## Exercise instructions
Reproduce precisely the lines between the start of the data below and the line with "Define Documentation", both included.
*** Opening of Information provided ***
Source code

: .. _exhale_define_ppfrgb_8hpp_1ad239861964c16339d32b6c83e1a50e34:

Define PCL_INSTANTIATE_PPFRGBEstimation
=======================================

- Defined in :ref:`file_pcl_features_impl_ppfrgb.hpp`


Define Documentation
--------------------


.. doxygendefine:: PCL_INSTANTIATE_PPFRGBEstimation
*** Close of Information provided ***
## Response below
Source code

: .. _exhale_define_ppfrgb_8hpp_1ad239861964c16339d32b6c83e1a50e34:

Define PCL_INSTANTIATE_PPFRGBEstimation
=======================================

- Defined in :ref:`file_pcl_features_impl_ppfrgb.hpp`


Define Documentation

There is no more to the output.